**Trecho selecionado:**
- - -

Ajude a MZ com um PIX de qualquer valor para a MZ: chave CNPJ 28.660.021/0001-52
Novas construções do Recife não precisarão mais ter vagas de estacionamento, sejam residências, imóveis comerciais ou de uso misto. A mudança, prevista no Plano Diretor sancionado pelo prefeito João Campos (PSB) em 2021, está entre os artigos da nova Lei de Parcelamento, Uso e Ocupação do Solo (LPUOS), aprovada nesta terça-feira (23) na Câmara dos Vereadores do Recife. Em uma rara convergência de opiniões, a medida agradou ativistas, gestores, urbanistas e o mercado imobiliário, ainda que por razões diferentes.
Pela Lei de Uso e Ocupação do Solo anterior, de 1996, era obrigatório que cada apartamento tivesse uma vaga de estacionamento de 25 metros quadrados – o que inclui o tamanho da vaga (2,20m X 5,50m) e espaço para manobra e circulação. À medida que a metragem do imóvel ia aumentando, a lei exigia mais vagas para cada apartamento ou sala comercial.
O arquiteto e urbanista Milton Botler, que já foi presidente do Instituto Pelópidas Silveira, diz que a mudança em relação aos estacionamentos privados é uma tendência das cidades, em uma tentativa de desincentivar o uso de carro particular e de baratear as construções.
“Quando se implantou, em 2000, o TransMilênio (sistema de transporte integrado) em Bogotá, o debate foi que seria necessário tirar muita vaga de carro para liberar a infraestrutura para o transporte público. E o prefeito de Bogotá à época disse: “vaga é um problema privado, não é um problema público”. Foi aí que o resto do Brasil começou a prestar atenção de que vaga de estacionamento não compete ao poder público. Se o empreendedor quiser colocar, ele coloca. Se não quiser, não coloca”, diz o urbanista, que coordenou em 2011 o primeiro Plano de Mobilidade do Recife.

- - -

**Requisitos do exercício:** Retome a reportagem acima sobre o fim das vagas obrigatórias de estacionamento nas novas construções do Recife, continuando a partir da última frase.

- - -

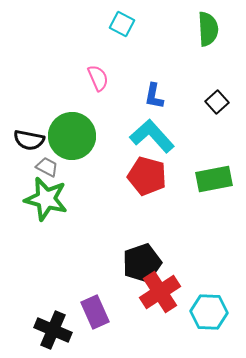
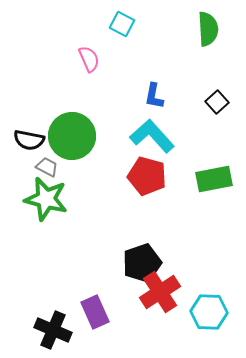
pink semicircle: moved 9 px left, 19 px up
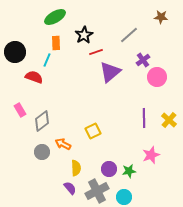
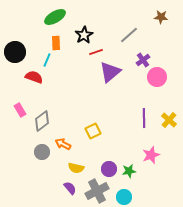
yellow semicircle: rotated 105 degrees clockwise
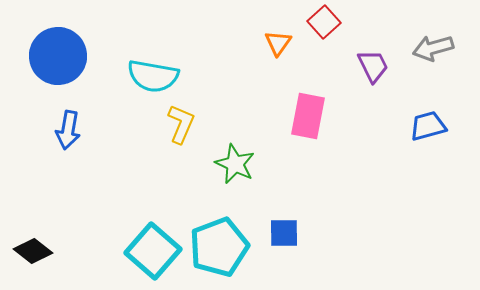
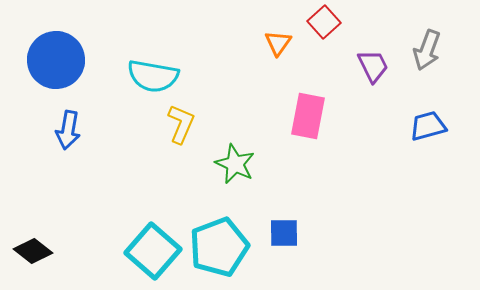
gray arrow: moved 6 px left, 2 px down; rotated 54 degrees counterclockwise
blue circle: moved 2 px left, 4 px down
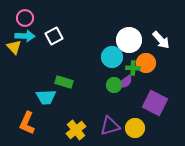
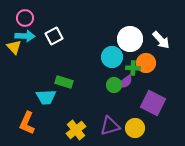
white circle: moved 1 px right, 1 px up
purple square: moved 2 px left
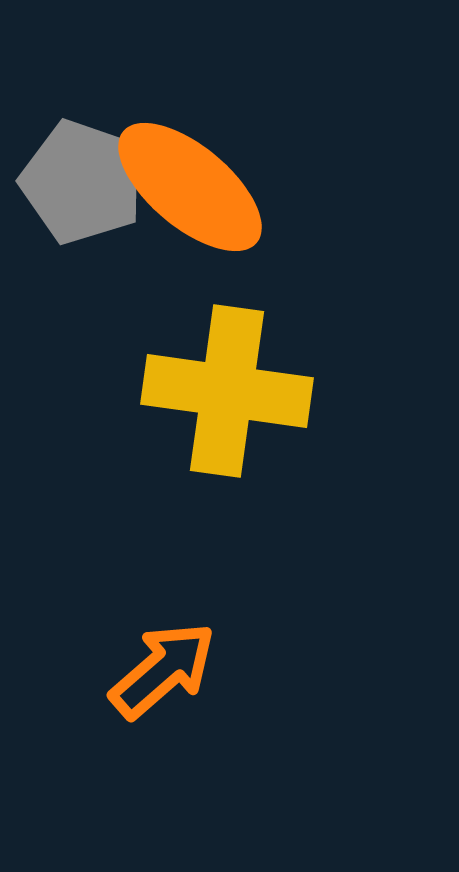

- - -

**Resposta da tarefa:**
“Fica dispensado da exigência mínima de vagas de estacionamento qualquer tipo de empreendimento de uso habitacional, não habitacional e misto em todas as zonas e setores da cidade.”
O urbanista afirma que o que mais atrai o uso do carro é ter onde estacionar. “Se houver limitação de estacionamento, as pessoas buscarão outras formas de deslocamento. A obrigatoriedade de ter vagas é uma retórica que se provou extremamente ineficiente e falsa”, diz.
Para Botler, não tem como uma cidade querer ser sustentável se ainda privilegia o espaço para carro privado. “Essa mesma medida de não precisar de vaga de estacionamento já está em uso em Petrolina desde o Plano Diretor de 2018. Tentamos colocar no Plano Diretor de Garanhuns também, mas só conseguimos uma redução do número de vagas”, conta Botler, que já fez consultoria para vários municípios. “Não houve reclamações dos moradores nesses municípios”, pontua.
A arquiteta e urbanista Yara Baiardi, professora da Universidade Federal de Pernambuco (UFPE), vê o novo artigo da LPUOS como um avanço, mas ainda extremamente aquém dos imensos desafios que a mobilidade do Recife enfrenta. “A questão cultural do automóvel não tem a ver só com a cidade do Recife. É da sociedade que vivemos, muito influenciada pela norte-americana, que é muito focada no automóvel e que destruiu as cidades brasileiras”, critica.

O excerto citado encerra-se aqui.